─── BRANO DA LEGGERE

Caldwell è considerato dalle autorità liberiane uno dei luoghi più colpiti dal virus. «Nel nostro quartiere - spiega padre Tim -, il conto dei morti sta aumentando vertiginosamente. Non saprei dare cifre esatte, ma sono a conoscenza di famiglie che hanno perso più di una persona. C’è una famiglia che frequenta la parrocchia che ha perso addirittura cinque membri». Il gesuita ha un contatto diretto con l’Ebola nella clinica parrocchiale che gestisce insieme ad alcuni volontari. «Non possiamo fare molto per contenere l’epidemia - osserva - il virus è difficile da affrontare con i nostri scarsi mezzi e la mortalità è troppo elevata. Al momento ci limitiamo a visitare i pazienti e, quando ci accorgiamo che potrebbero essere stati infettati, li mandiamo negli ospedali pubblici che sono più attrezzati sia nel trattare il virus sia nell’eventuale sepoltura dei corpi: questa deve essere eseguita con accorgimenti particolari per evitare il diffondersi della malattia».

──────

Riprendi il brano sull'epidemia di Ebola a Caldwell e proseguilo subito dopo la sua ultima frase.

─── BLOCCO DI DATI

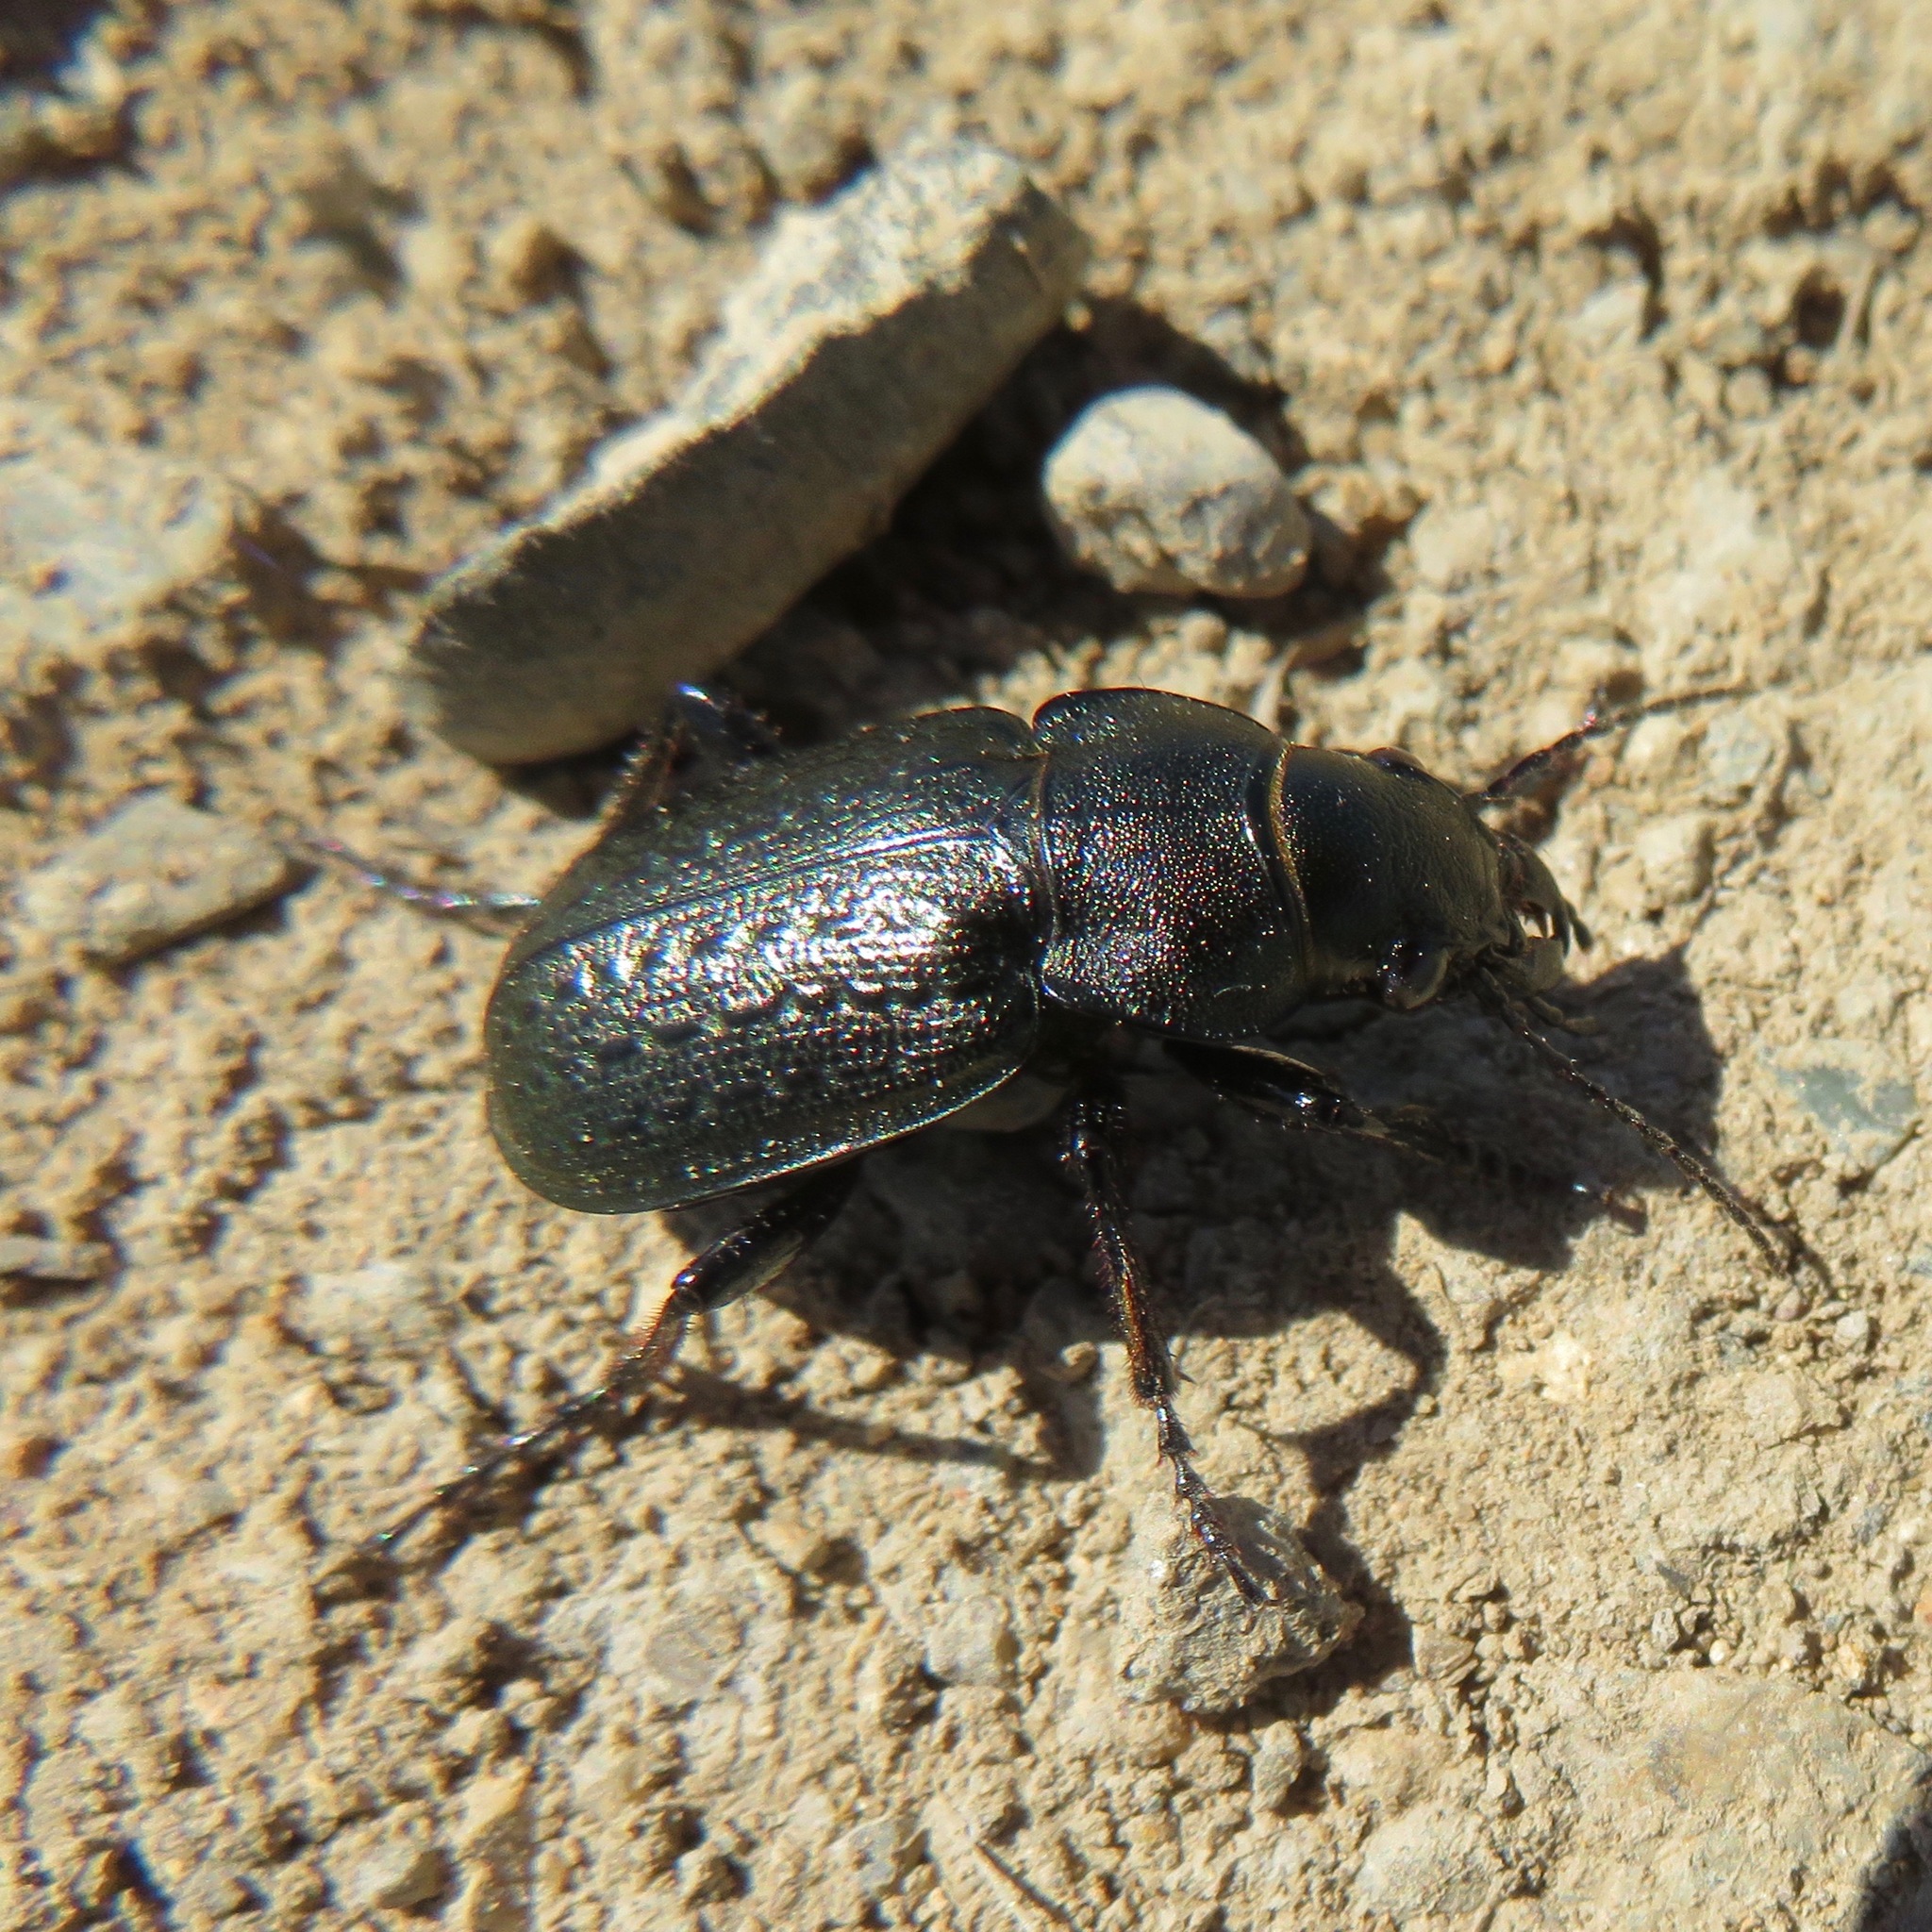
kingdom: Animalia
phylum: Arthropoda
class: Insecta
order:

──────

### ESERCIZIO SVOLTO
La paura, però, si sta diffondendo in tutto il quartiere. «La persone temono il contagio - conclude padre Tim -, come dar loro torto? Anche noi stiamo pensando di chiudere la clinica. Non vogliamo far correre rischi ai nostri collaboratori e non vogliamo contribuire  a diffondere il virus».